フリーランスの健康保険に関するよくある質問
フリーランスの健康保険は、会社員時代と違って自分で手続きしなければいけないこともあり、よくわからないことも多いでしょう。
フリーランスの健康保険に関するよくある質問をご紹介します。
Q: フリーランスとして国民健康保険に加入する際、保険料の計算はどのように行われますか?
国民健康保険の保険料は、前年度の所得、世帯構成、居住地域に基づいて計算されます。
所得が多いほど保険料も高くなり、逆に所得が少ない場合は保険料が軽減される可能性があります。
具体的な計算方法は市町村の国民健康保険課で確認できますし、多くの市町村ではオンラインで予測計算を行うサービスも用意されています。
Q: フリーランスは健康保険料を経費にできますか?
フリーランスの健康保険料は、残念ながら経費にできません。
経費とは、事業を行うために直接必要な支出を指します。
国民健康保険料は、個人の生活のために支払うものであり、事業に直接関係する支出ではないと判断されるためです。
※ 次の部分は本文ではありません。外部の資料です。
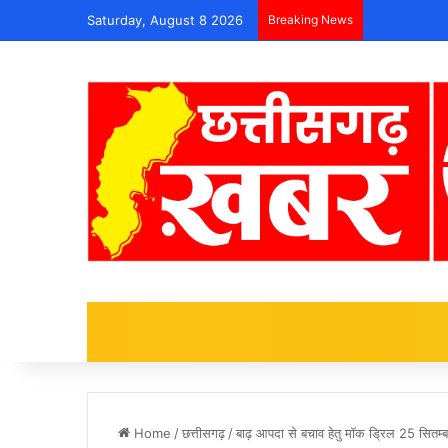
Saturday, August 8 2026
Breaking News
Home
/
छत्तीसगढ़
/
बाढ़ आपदा से बचाव हेतु मॉक ड्रिल 25 सितम्बर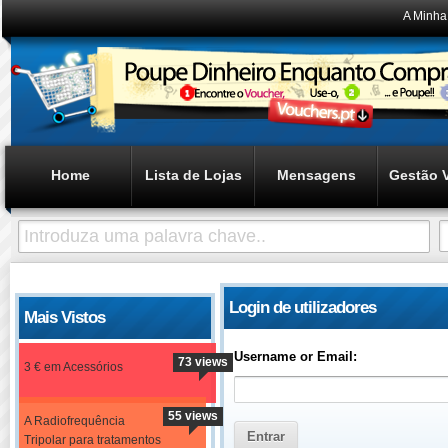
A Minha
Home
Lista de Lojas
Mensagens
Gestão 
Login de utilizadores
Mais Vistos
Username or Email:
73 views
3 € em Acessórios
55 views
A Radiofrequência
Tripolar para tratamentos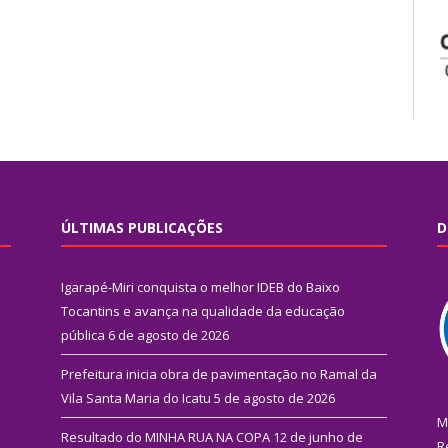
ÚLTIMAS PUBLICAÇÕES
D
Igarapé-Miri conquista o melhor IDEB do Baixo
Tocantins e avança na qualidade da educação
pública
6 de agosto de 2026
Prefeitura inicia obra de pavimentação no Ramal da
Vila Santa Maria do Icatu
5 de agosto de 2026
M
Resultado do MINHA RUA NA COPA
12 de junho de
R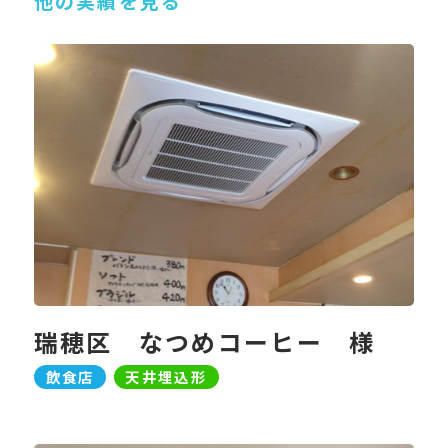
他の実績を見る
瑞穂区 なつめコーヒー 様
飲食店
天井埋込形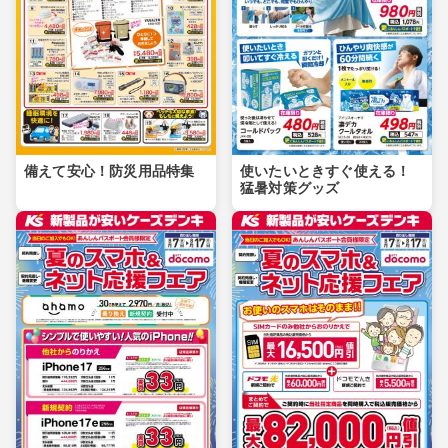
備えて安心！防災用品特集
使いたいときすぐ使える！
猛暑対策グッズ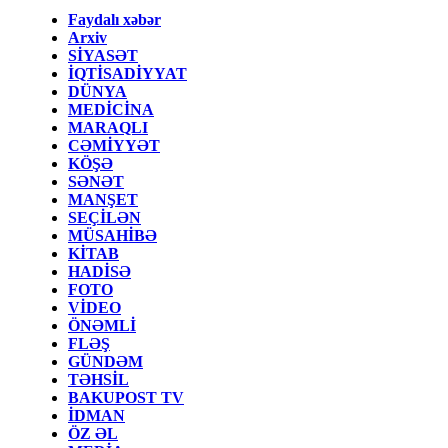
Faydalı xəbər
Arxiv
SİYASƏT
İQTİSADİYYAT
DÜNYA
MEDİCİNA
MARAQLI
CƏMİYYƏT
KÖŞƏ
SƏNƏT
MANŞET
SEÇİLƏN
MÜSAHİBƏ
KİTAB
HADİSƏ
FOTO
VİDEO
ÖNƏMLİ
FLƏŞ
GÜNDƏM
TƏHSİL
BAKUPOST TV
İDMAN
ÖZ ƏL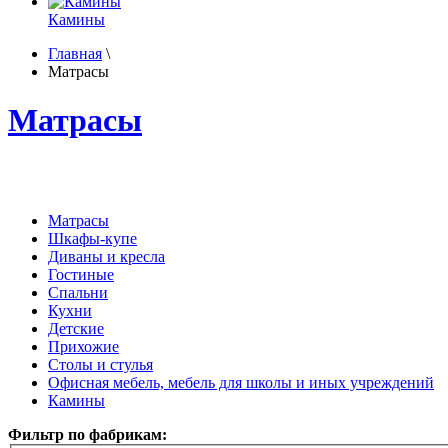
Камины
Главная
\
Матрасы
Матрасы
Матрасы
Шкафы-купе
Диваны и кресла
Гостиные
Спальни
Кухни
Детские
Прихожие
Столы и стулья
Офисная мебель, мебель для школы и иных учреждений
Камины
Фильтр по фабрикам: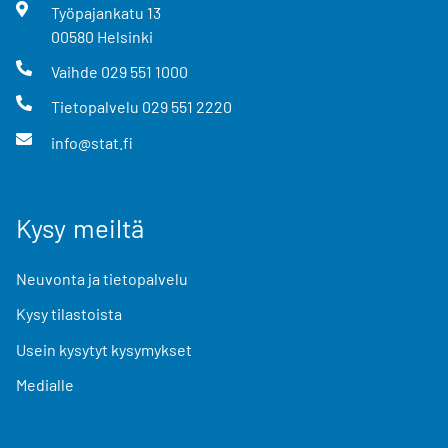
Työpajankatu
13
00580
Helsinki
Vaihde
029 551 1000
Tietopalvelu
029 551 2220
info@stat.fi
Kysy meiltä
Neuvonta ja tietopalvelu
Kysy tilastoista
Usein kysytyt kysymykset
Medialle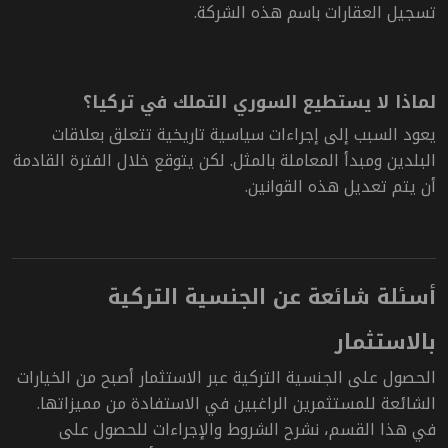
تسجيل العقارات باسم هذه الشركة.
لماذا لا يستطيع السوري التملك في تركيا؟
يعود السبب إلى إجراءات سياسية تاريخية تتعلق بعلاقات
البلدين ومبدأ المعاملة بالمثل.
لكن يتوقع خلال الفترة القادمة
أن يتم تعديل هذه القوانين.
أسئلة شائعة عن الجنسية التركية
بالاستثمار
الحصول على الجنسية التركية عبر الاستثمار أصبح من الخيارات
الشائعة للمستثمرين الراغبين في الاستفادة من مميزاتها.
في هذا القسم، نشرح الشروط والإجراءات للحصول على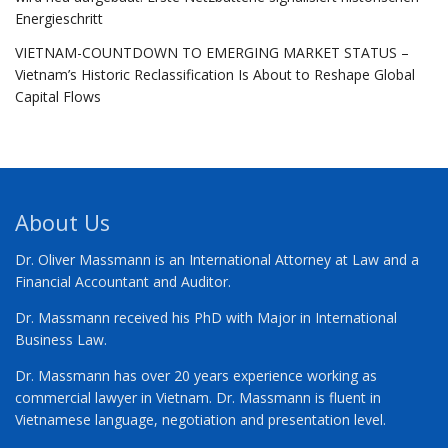
Energieschritt
VIETNAM-COUNTDOWN TO EMERGING MARKET STATUS –
Vietnam’s Historic Reclassification Is About to Reshape Global
Capital Flows
About Us
Dr. Oliver Massmann is an International Attorney at Law and a
Financial Accountant and Auditor.
Dr. Massmann received his PhD with Major in International
Business Law.
Dr. Massmann has over 20 years experience working as
commercial lawyer in Vietnam. Dr. Massmann is fluent in
Vietnamese language, negotiation and presentation level.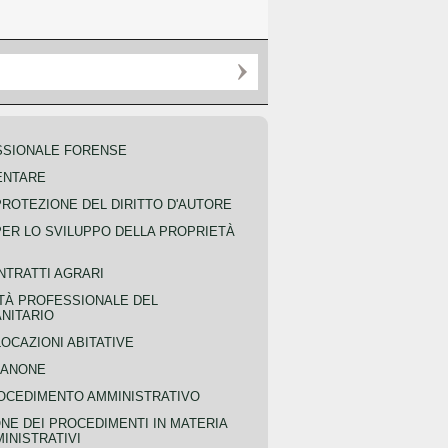
SSIONALE FORENSE
ENTARE
PROTEZIONE DEL DIRITTO D'AUTORE
PER LO SVILUPPO DELLA PROPRIETÀ
NTRATTI AGRARI
TÀ PROFESSIONALE DEL
NITARIO
OCAZIONI ABITATIVE
CANONE
OCEDIMENTO AMMINISTRATIVO
NE DEI PROCEDIMENTI IN MATERIA
MINISTRATIVI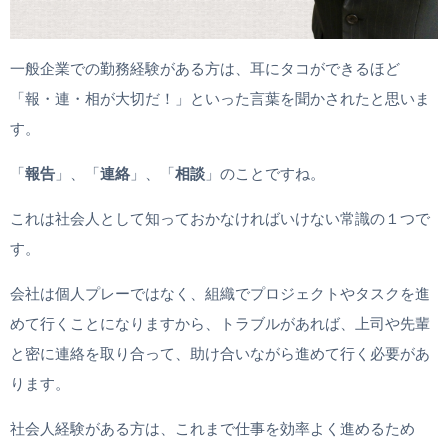
一般企業での勤務経験がある方は、耳にタコができるほど
「報・連・相が大切だ！」といった言葉を聞かされたと思いま
す。
「
報告
」、「
連絡
」、「
相談
」のことですね。
これは社会人として知っておかなければいけない常識の１つで
す。
会社は個人プレーではなく、組織でプロジェクトやタスクを進
めて行くことになりますから、トラブルがあれば、上司や先輩
と密に連絡を取り合って、助け合いながら進めて行く必要があ
ります。
社会人経験がある方は、これまで仕事を効率よく進めるため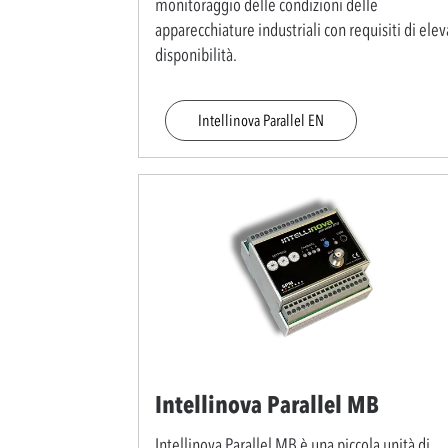
monitoraggio delle condizioni delle
apparecchiature industriali con requisiti di elev
disponibilità.
Intellinova Parallel EN
Intellinova Parallel MB
Intellinova Parallel MB è una piccola unità di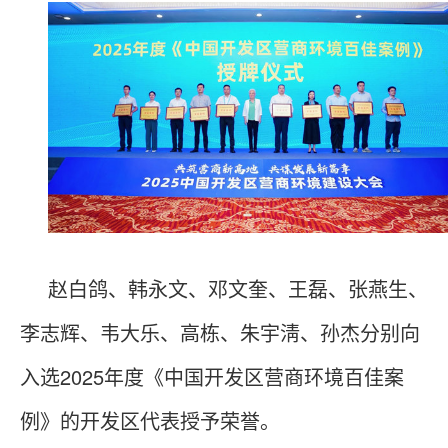
赵白鸽、韩永文、邓文奎、王磊、张燕生、
李志辉、韦大乐、高栋、朱宇淸、孙杰分别向
入选2025年度《中国开发区营商环境百佳案
例》的开发区代表授予荣誉。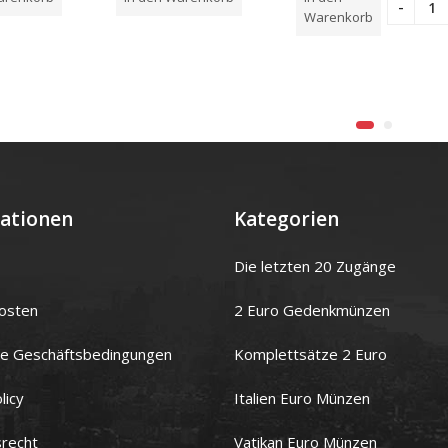
von
von
5
5
Warenkorb
ationen
Kategorien
Die letzten 20 Zugänge
osten
2 Euro Gedenkmünzen
ne Geschäftsbedingungen
Komplettsätze 2 Euro
licy
Italien Euro Münzen
srecht
Vatikan Euro Münzen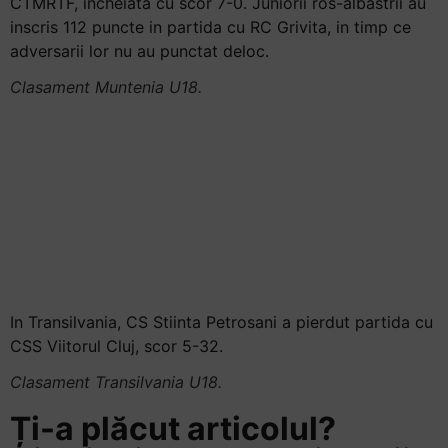
CTMRTF, incheiata cu scor 7-0. Juniorii ros-albastrii au
inscris 112 puncte in partida cu RC Grivita, in timp ce
adversarii lor nu au punctat deloc.
Clasament Muntenia U18.
In Transilvania, CS Stiinta Petrosani a pierdut partida cu
CSS Viitorul Cluj, scor 5-32.
Clasament Transilvania U18.
Ți-a plăcut articolul?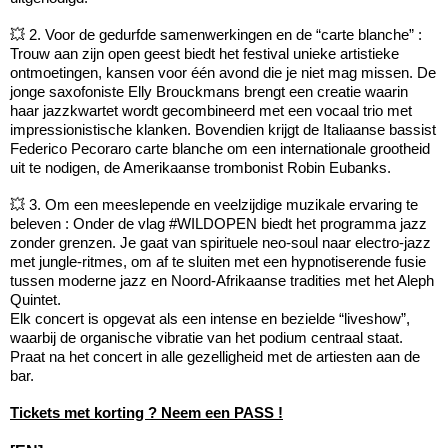
💥 2. Voor de gedurfde samenwerkingen en de “carte blanche” :
Trouw aan zijn open geest biedt het festival unieke artistieke
ontmoetingen, kansen voor één avond die je niet mag missen. De
jonge saxofoniste Elly Brouckmans brengt een creatie waarin
haar jazzkwartet wordt gecombineerd met een vocaal trio met
impressionistische klanken. Bovendien krijgt de Italiaanse bassist
Federico Pecoraro carte blanche om een internationale grootheid
uit te nodigen, de Amerikaanse trombonist Robin Eubanks.
💥 3. Om een meeslepende en veelzijdige muzikale ervaring te
beleven : Onder de vlag #WILDOPEN biedt het programma jazz
zonder grenzen. Je gaat van spirituele neo-soul naar electro-jazz
met jungle-ritmes, om af te sluiten met een hypnotiserende fusie
tussen moderne jazz en Noord-Afrikaanse tradities met het Aleph
Quintet.
Elk concert is opgevat als een intense en bezielde “liveshow”,
waarbij de organische vibratie van het podium centraal staat.
Praat na het concert in alle gezelligheid met de artiesten aan de
bar.
Tickets met korting ? Neem een PASS !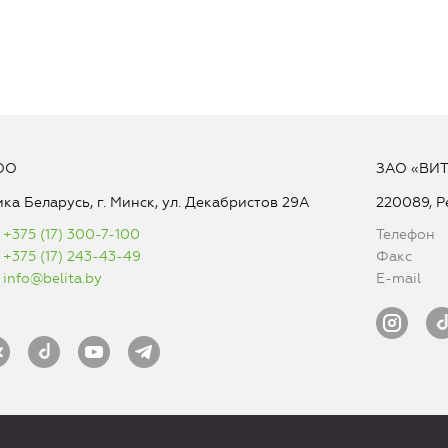
ОО
ЗАО «ВИ
ка Беларусь, г. Минск, ул. Декабристов 29А
220089, Р
+375 (17) 300-7-100
Телефон
+375 (17) 243-43-49
Факс
info@belita.by
E-mail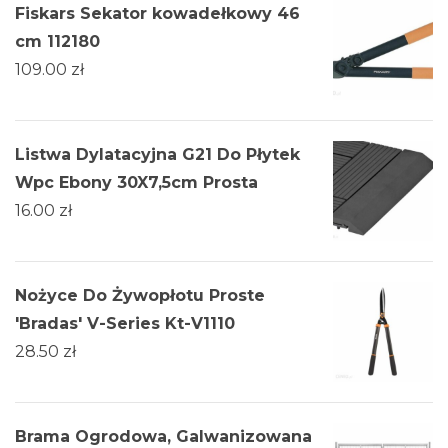
Fiskars Sekator kowadełkowy 46
cm 112180
109.00
zł
Listwa Dylatacyjna G21 Do Płytek
Wpc Ebony 30X7,5cm Prosta
16.00
zł
Nożyce Do Żywopłotu Proste
'Bradas' V-Series Kt-V1110
28.50
zł
Brama Ogrodowa, Galwanizowana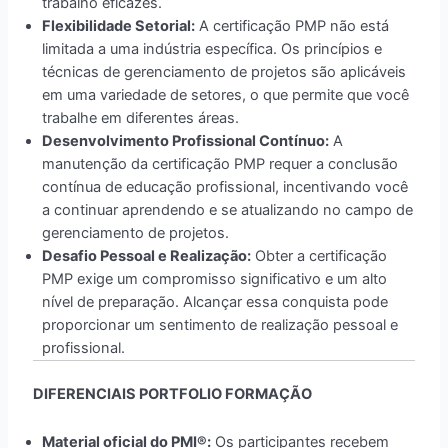
trabalho eficazes.
Flexibilidade Setorial:
A certificação PMP não está
limitada a uma indústria específica. Os princípios e
técnicas de gerenciamento de projetos são aplicáveis
em uma variedade de setores, o que permite que você
trabalhe em diferentes áreas.
Desenvolvimento Profissional Contínuo:
A
manutenção da certificação PMP requer a conclusão
contínua de educação profissional, incentivando você
a continuar aprendendo e se atualizando no campo de
gerenciamento de projetos.
Desafio Pessoal e Realização:
Obter a certificação
PMP exige um compromisso significativo e um alto
nível de preparação. Alcançar essa conquista pode
proporcionar um sentimento de realização pessoal e
profissional.
DIFERENCIAIS PORTFOLIO FORMAÇÃO
Material oficial do PMI®:
Os participantes recebem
ただし、国民健康保険料は、確定申告をする際に「社会保険料控除」として所得から控除することができます。
所得控除とは、所得から一定の金額を差し引くことができる制度です。
控除を受けることで、支払った国民健康保険料の一部が、課税対象から除外されることになります。
まとめ
今回はフリーランスが選択できる健康保険の種類についてご紹介しました。
フリーランスとして働く場合、健康保険への加入は避けて通れない重要なものです。
健康保険に加入することで、病気やケガなどの不測の事態に備え、経済的なリスクを軽減することができます。
また、適切な健康保険を選ぶことで、保険料の負担を最小限に抑えることが可能です。
フリーランスの健康保険選択には様々なオプションがありますが、自分のライフスタイルや収入状況に合わせた最適な保険を選ぶことが大切です。
国民健康保険、任意継続保険、家族の扶養加入、業界別健康保険組合など、それぞれの特徴を理解し、自分に合った保険を選びましょう。
フリーランスとしての仕事は自由度が高い反面、自分で管理しなければならないことも多くあります。
健康保険の選択もその一つです。
しっかりと準備をして、安心してフリーランスとしてのキャリアを築いていきましょう。